■ Data provided:
Content starts
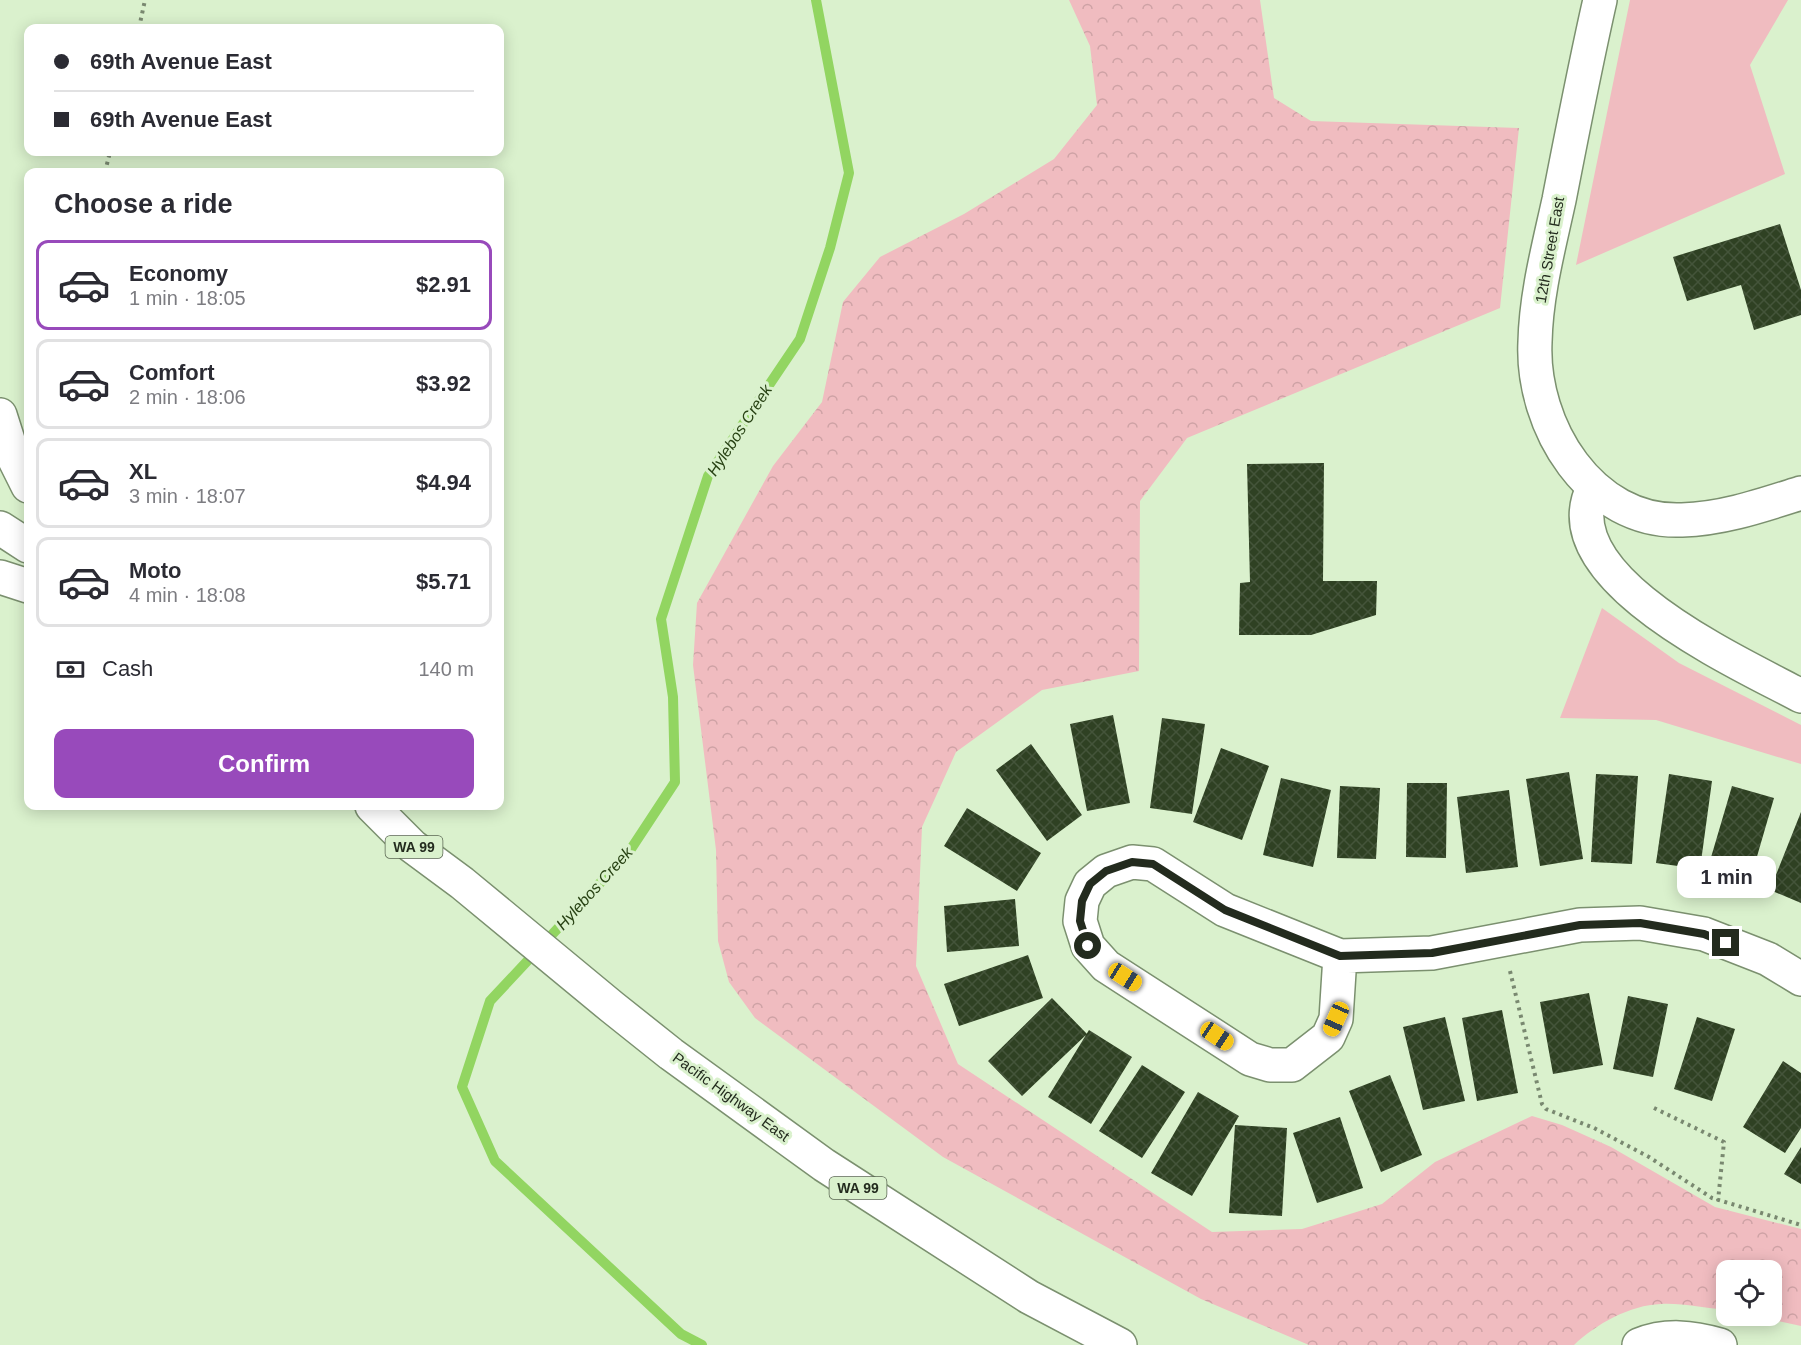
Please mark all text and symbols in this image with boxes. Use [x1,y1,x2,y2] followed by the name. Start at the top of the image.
[90,49,272,74] text: 69th Avenue East
[90,107,272,132] text: 69th Avenue East
[54,189,233,219] text: Choose a ride
[1532,195,1567,304] street label: 12th Street East
[57,258,111,312] icon: car
[129,261,228,286] text: Economy
[416,272,471,297] text: $2.91
[129,287,246,309] text: 1 min · 18:05
[57,357,111,411] icon: car
[129,360,215,385] text: Comfort
[416,371,471,396] text: $3.92
[704,381,776,479] water label: Hylebos Creek
[129,386,246,408] text: 2 min · 18:06
[57,456,111,510] icon: car
[129,459,157,484] text: XL
[416,470,471,495] text: $4.94
[129,485,246,507] text: 3 min · 18:07
[57,555,111,609] icon: car
[129,558,182,583] text: Moto
[416,569,471,594] text: $5.71
[129,584,246,606] text: 4 min · 18:08
[54,653,87,686] icon: cash
[102,656,153,681] text: Cash
[418,658,474,680] text: 140 m
[54,729,474,798] button: Confirm
[386,836,442,858] road number: WA 99
[553,843,636,933] water label: Hylebos Creek
[1676,856,1776,898] callout: 1 min
[1700,866,1753,888] text: 1 min
[1712,929,1739,956] route end
[1074,932,1101,959] route start
[1105,960,1145,994] car
[1320,999,1352,1039] car
[1197,1018,1237,1054] car
[670,1049,794,1145] street label: Pacific Highway East
[830,1177,886,1199] road number: WA 99
[1716,1260,1782,1326] map controls
[1716,1260,1782,1326] button: locate

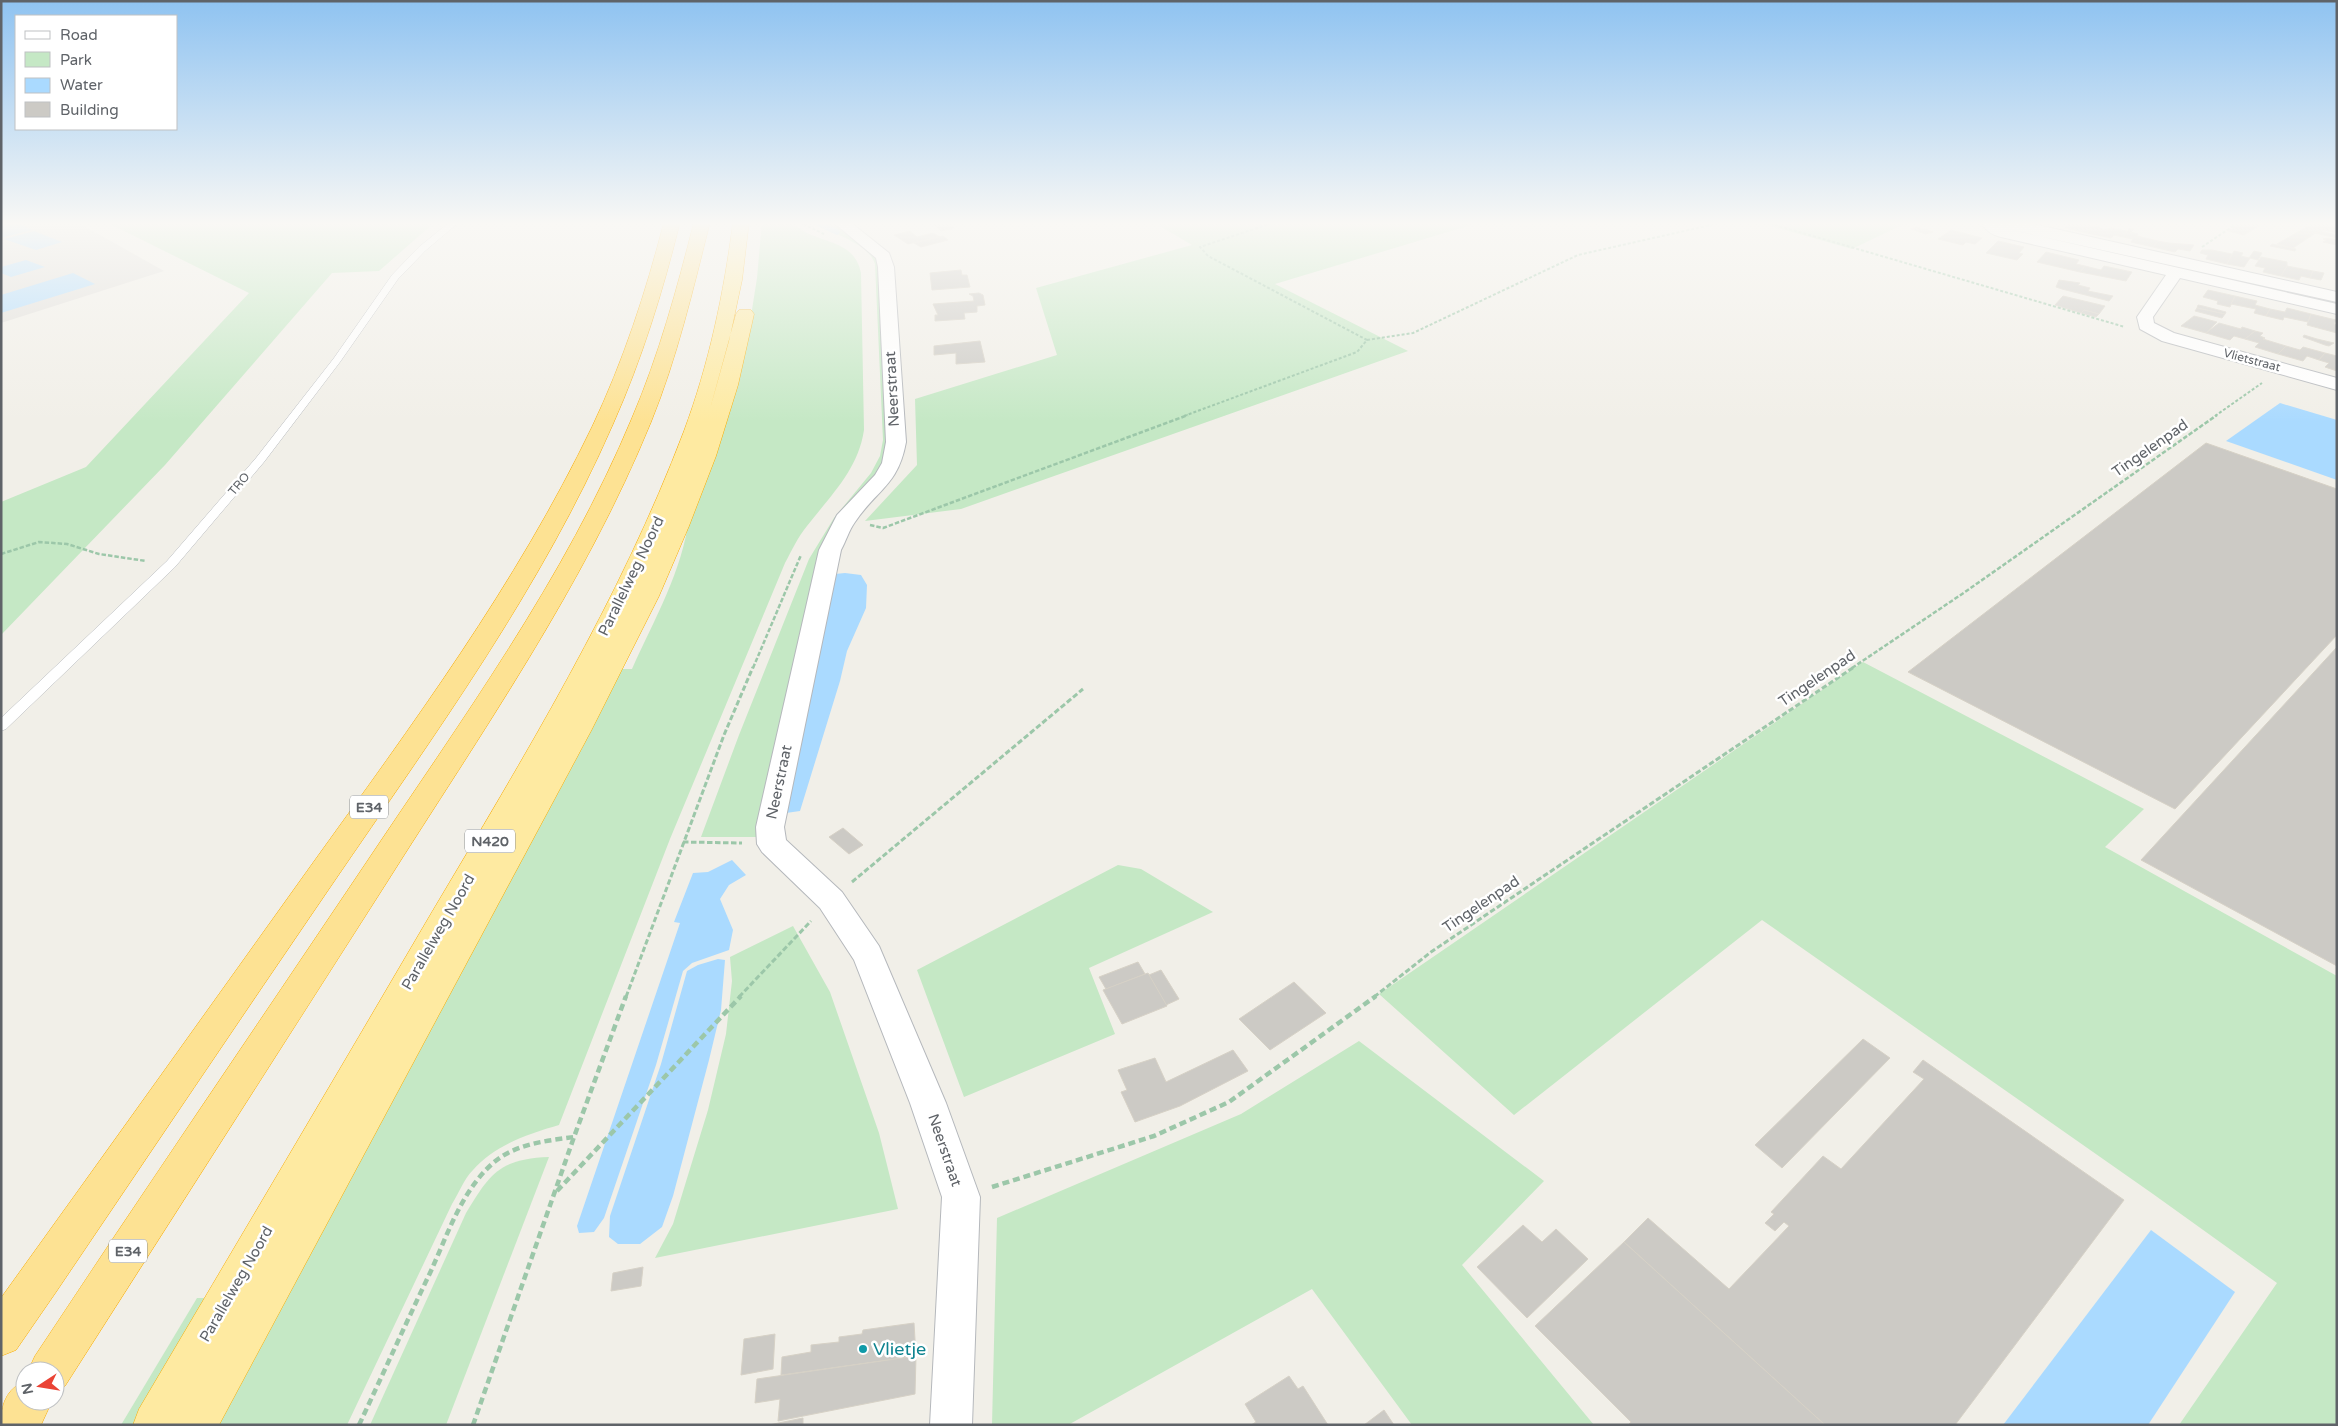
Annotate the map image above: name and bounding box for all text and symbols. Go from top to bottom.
legend [15,15,178,130]
text: Road [60,26,98,44]
text: Park [60,51,92,69]
text: Water [60,76,103,94]
text: Building [60,101,119,119]
street label: Vlietstraat [2222,346,2282,374]
street label: Neerstraat [881,351,903,427]
street label: Tingelenpad [2109,415,2191,481]
street label: TRO [225,470,253,498]
street label: Parallelweg Noord [594,513,668,639]
street label: Tingelenpad [1775,646,1859,710]
street label: Neerstraat [762,743,796,821]
road number: E34 [350,796,388,819]
road number: N420 [465,829,515,852]
street label: Parallelweg Noord [398,871,478,993]
street label: Tingelenpad [1439,872,1523,936]
street label: Neerstraat [924,1111,966,1189]
street label: Parallelweg Noord [196,1223,276,1345]
road number: E34 [109,1240,147,1262]
place label: Vlietje [873,1338,926,1360]
marker: Vlietje [857,1343,869,1355]
north arrow [15,1361,65,1411]
text: N [18,1381,37,1396]

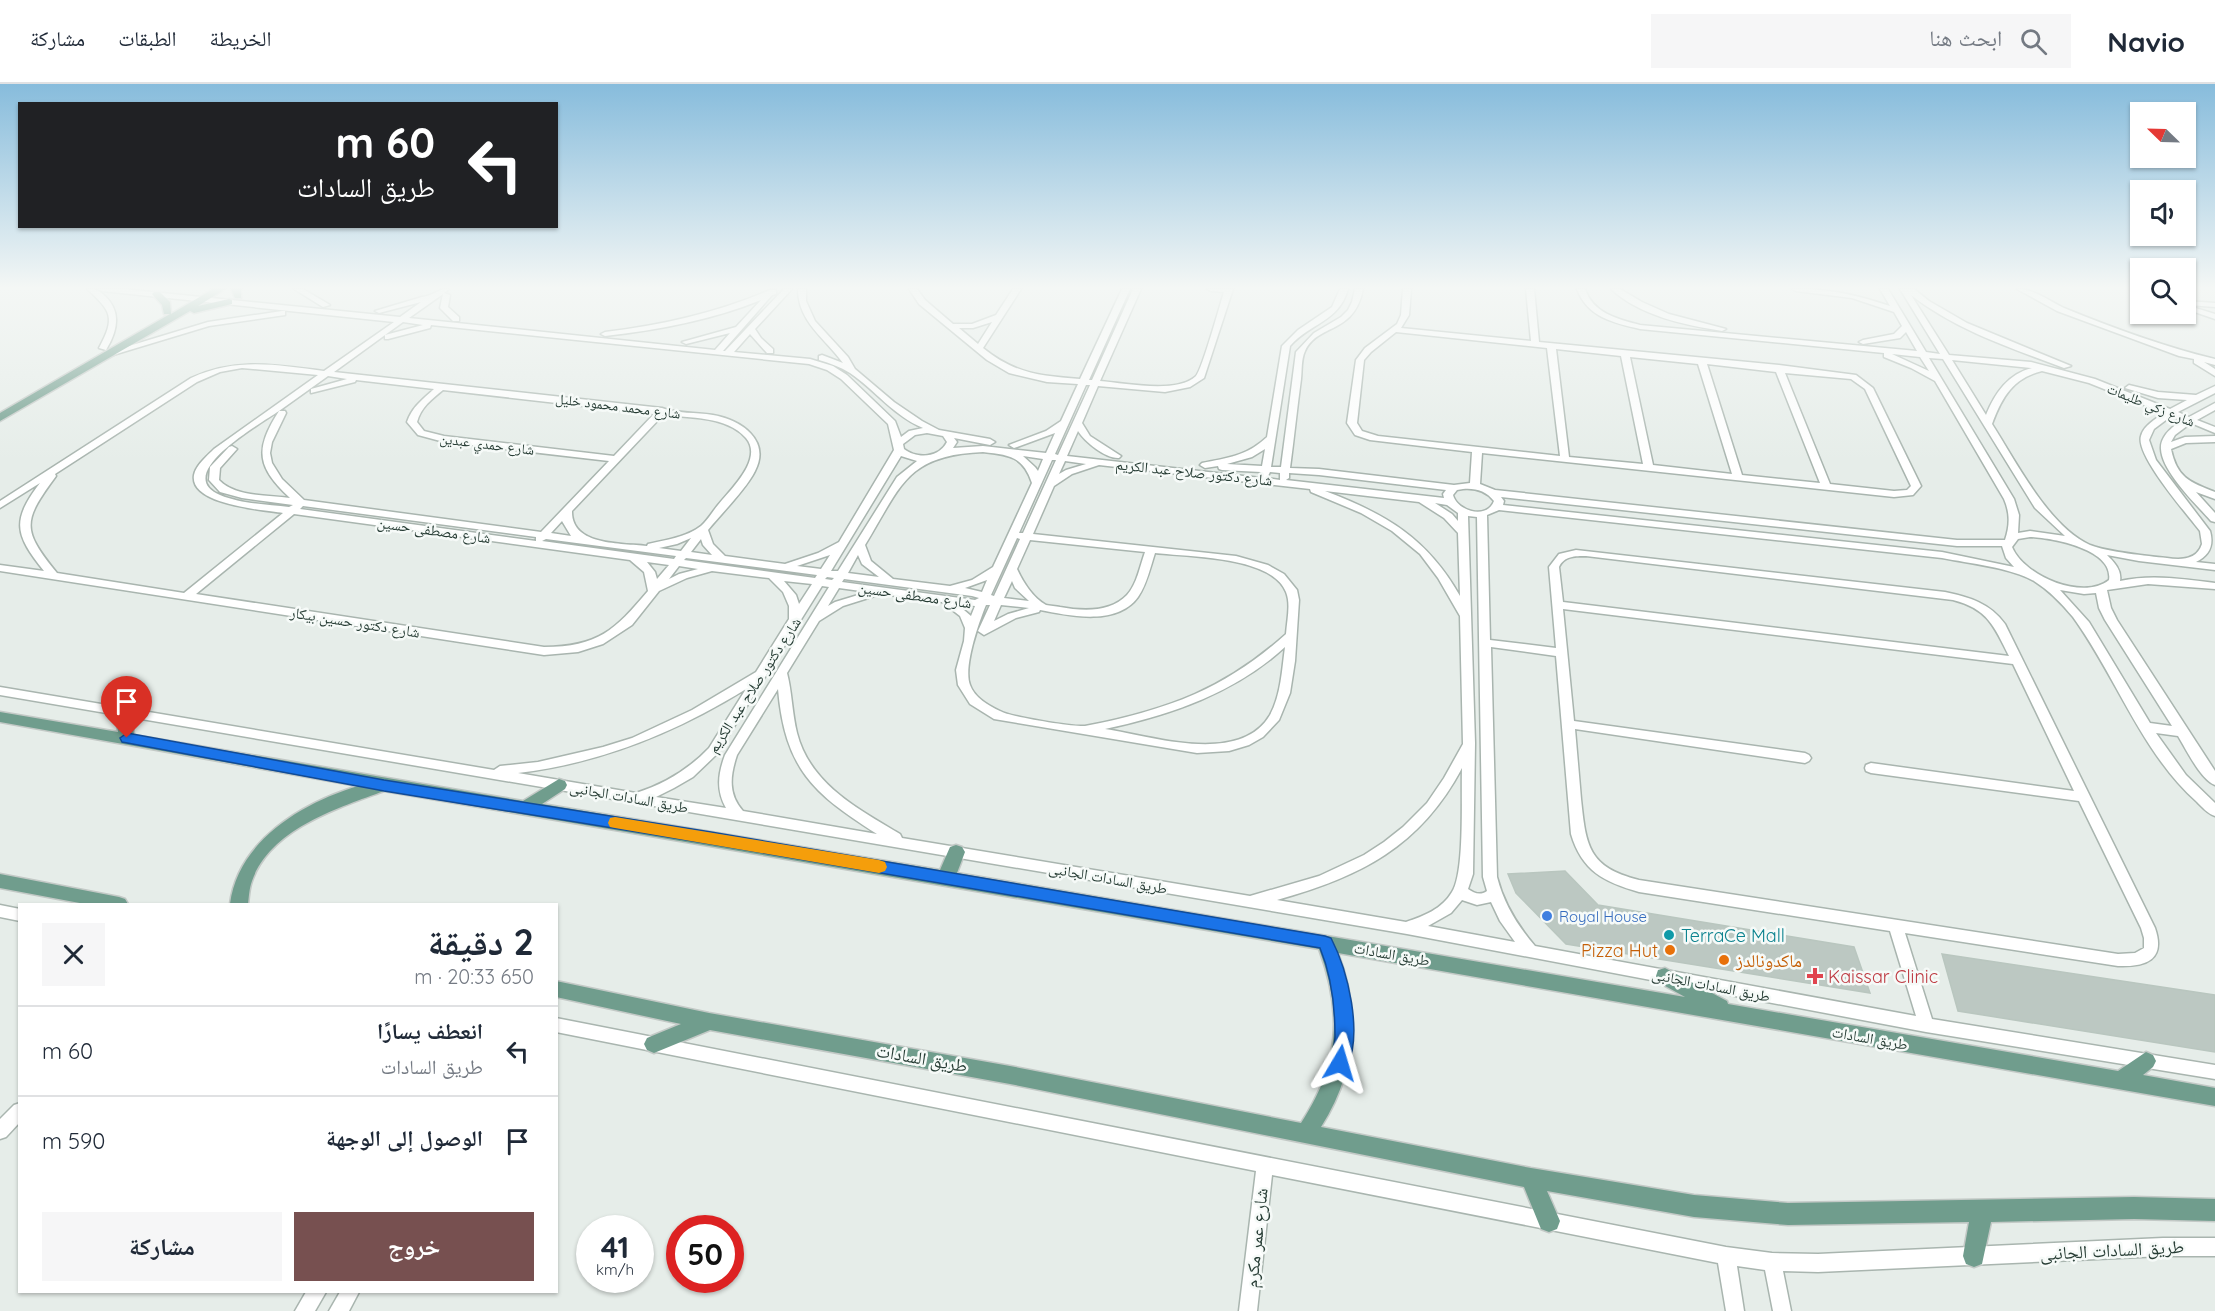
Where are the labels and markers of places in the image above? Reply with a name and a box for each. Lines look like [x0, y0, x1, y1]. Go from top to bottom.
Content ends
■ Work request: The records above should be written out in full and unchanged, except that pictures are dropped.

■ Problem solution:
Please mark all text and symbols in this image with boxes. Use [x1,y1,x2,y2] followed by the name. Start at the top of the image.
[90,49,272,74] text: 69th Avenue East
[90,107,272,132] text: 69th Avenue East
[54,189,233,219] text: Choose a ride
[1532,195,1567,304] street label: 12th Street East
[57,258,111,312] icon: car
[129,261,228,286] text: Economy
[416,272,471,297] text: $2.91
[129,287,246,309] text: 1 min · 18:05
[57,357,111,411] icon: car
[129,360,215,385] text: Comfort
[416,371,471,396] text: $3.92
[704,381,776,479] water label: Hylebos Creek
[129,386,246,408] text: 2 min · 18:06
[57,456,111,510] icon: car
[129,459,157,484] text: XL
[416,470,471,495] text: $4.94
[129,485,246,507] text: 3 min · 18:07
[57,555,111,609] icon: car
[129,558,182,583] text: Moto
[416,569,471,594] text: $5.71
[129,584,246,606] text: 4 min · 18:08
[54,653,87,686] icon: cash
[102,656,153,681] text: Cash
[418,658,474,680] text: 140 m
[54,729,474,798] button: Confirm
[386,836,442,858] road number: WA 99
[553,843,636,933] water label: Hylebos Creek
[1676,856,1776,898] callout: 1 min
[1700,866,1753,888] text: 1 min
[1712,929,1739,956] route end
[1074,932,1101,959] route start
[1105,960,1145,994] car
[1320,999,1352,1039] car
[1197,1018,1237,1054] car
[670,1049,794,1145] street label: Pacific Highway East
[830,1177,886,1199] road number: WA 99
[1716,1260,1782,1326] map controls
[1716,1260,1782,1326] button: locate

Annotate the map image above: name and bounding box for all text and symbols. Go from top to bottom.
legend [15,15,178,130]
text: Road [60,26,98,44]
text: Park [60,51,92,69]
text: Water [60,76,103,94]
text: Building [60,101,119,119]
street label: Vlietstraat [2222,346,2282,374]
street label: Neerstraat [881,351,903,427]
street label: Tingelenpad [2109,415,2191,481]
street label: TRO [225,470,253,498]
street label: Parallelweg Noord [594,513,668,639]
street label: Tingelenpad [1775,646,1859,710]
street label: Neerstraat [762,743,796,821]
road number: E34 [350,796,388,819]
road number: N420 [465,829,515,852]
street label: Parallelweg Noord [398,871,478,993]
street label: Tingelenpad [1439,872,1523,936]
street label: Neerstraat [924,1111,966,1189]
street label: Parallelweg Noord [196,1223,276,1345]
road number: E34 [109,1240,147,1262]
place label: Vlietje [873,1338,926,1360]
marker: Vlietje [857,1343,869,1355]
north arrow [15,1361,65,1411]
text: N [18,1381,37,1396]

Where are the labels and markers of places in the image above? Reply with a name and a box for each. Lines look like [x0, y0, x1, y1]. Go from top to bottom.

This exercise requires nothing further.